Email of the day
"I saw this tonight on CNN and thought, finally a voice of reason in the Facebook Frenzy. I have never understood the why of Facebook, and am completely unable to grasp how it could ever produce revenues, but then I am really old, and we all know that the kids of today know everything we don't, and that Goldman Sachs has our best interests close to its heart."
David Fuller's view Thanks for a very interesting and topical article, posted above, by Douglas Rushoff for CNN. Here is a section:
Now, it's Facebook's turn. This week's news that Goldman Sachs has chosen to invest in Facebook while entreating others to do the same should inspire about as much confidence as their investment in mortgage securities did in 2008. For those who weren't watching, that's when Goldman got rich betting against the investments it was selling.
This time, Goldman is putting up some millions of its own -- as if this skin in the game means they couldn't be up to their old tricks.
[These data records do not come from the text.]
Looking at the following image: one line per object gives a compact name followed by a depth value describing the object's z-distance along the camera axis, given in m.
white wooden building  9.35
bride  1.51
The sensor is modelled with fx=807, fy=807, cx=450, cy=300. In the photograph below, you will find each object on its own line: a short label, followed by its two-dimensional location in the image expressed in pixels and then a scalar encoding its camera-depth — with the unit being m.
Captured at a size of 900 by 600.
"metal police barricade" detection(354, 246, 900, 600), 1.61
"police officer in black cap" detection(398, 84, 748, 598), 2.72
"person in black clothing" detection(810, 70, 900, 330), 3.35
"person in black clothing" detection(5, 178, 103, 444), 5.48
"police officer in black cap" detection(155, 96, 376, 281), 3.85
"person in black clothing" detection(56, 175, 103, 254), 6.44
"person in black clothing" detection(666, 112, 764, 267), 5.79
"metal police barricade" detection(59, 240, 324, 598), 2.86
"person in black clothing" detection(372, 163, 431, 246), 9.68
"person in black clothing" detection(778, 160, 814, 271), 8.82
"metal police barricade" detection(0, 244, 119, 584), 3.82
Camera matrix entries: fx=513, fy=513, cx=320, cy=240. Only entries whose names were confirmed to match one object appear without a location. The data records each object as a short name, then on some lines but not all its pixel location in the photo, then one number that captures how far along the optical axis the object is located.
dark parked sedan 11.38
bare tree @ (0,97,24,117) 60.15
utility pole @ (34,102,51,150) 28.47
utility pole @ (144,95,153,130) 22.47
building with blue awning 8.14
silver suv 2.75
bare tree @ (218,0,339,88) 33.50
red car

But the commissions and underwriting fees Goldman is earning for selling that other $1.5 billion of private Facebook shares could be enough to offset the cost of their own investment. And bets against Facebook could be leveraged any number of times.
These are the kinds of points those of us who lived through the AOL-Time Warner merger, the MySpace deal and the rest of the dotcom and real estate crashes now raise about such deals. These are also precisely the kinds of points that don't get addressed under the new, privatized and utterly opaque scheme Goldman has devised on behalf of its client, Facebook.
Unlike a public offering of shares, this private offering to Goldman's clients doesn't obligate Facebook to come clean on its real profits. It doesn't have to submit to standard accounting practice, or indicate how well it's really doing or isn't doing. It gets to remain in the safe cloud of hype that protects all such ventures until they either make a real profit or die trying.
The object of the game, for any one of these ultimately temporary social networks, is to create the illusion that it is different, permanent, invincible and too big to fail. And to be sure, Facebook has gone about as far as any of them has at creating that illusion.
If you were there for Compuserve, AOL, Tripod, Friendster, Orkut, MySpace or LinkedIn, you might have believed the same thing about any one of those social networks. Remember when those CD Roms from AOL came in the mail almost every day? The company was considered ubiquitous, invincible. Former AOL CEO Steve Case was no less a genius than Mark Zuckerberg.
Further confirming that the hype and market has reached its peak, social networking competitor LinkedIn is maneuvering toward its own IPO, which it likely hopes to complete before Facebook eventually gets there and poisons the well. These companies are being valued as if they will be our permanent means for identifying ourselves.
Yet social media is itself as temporary as any social gathering, nightclub or party. It's the people that matter, not the venue. So when the trend leaders of one social niche or another decide the place everyone is socializing has lost its luster or, more important, its exclusivity, they move on to the next one, taking their followers with them. (Facebook's successor will no doubt provide an easy "migration utility" through which you can bring all your so-called friends with you, if you even want to.)
Facebook has always seemed frivolous to me but I am the wrong generation. I know smart 30 to 40 something techie business people who think it will rule the world of internet advertising, which is currently Google's domain. They believe that Facebook's Mark Zuckerberg is right in saying that social consumerism is the future. He is a lot smarter than I am but that sounds frivolous as well.
What I do know is that I use Google 20 to 100 times a day. I have yet to join Facebook. More importantly, Douglas Rushkoff has persuaded me to reverse my brief enthusiasm for a Facebook IPO.
Incidentally, the gentleman who sent the email above may have exceeded his 'three score and ten', but he is probably the most tech savvy of contemporaries known to me.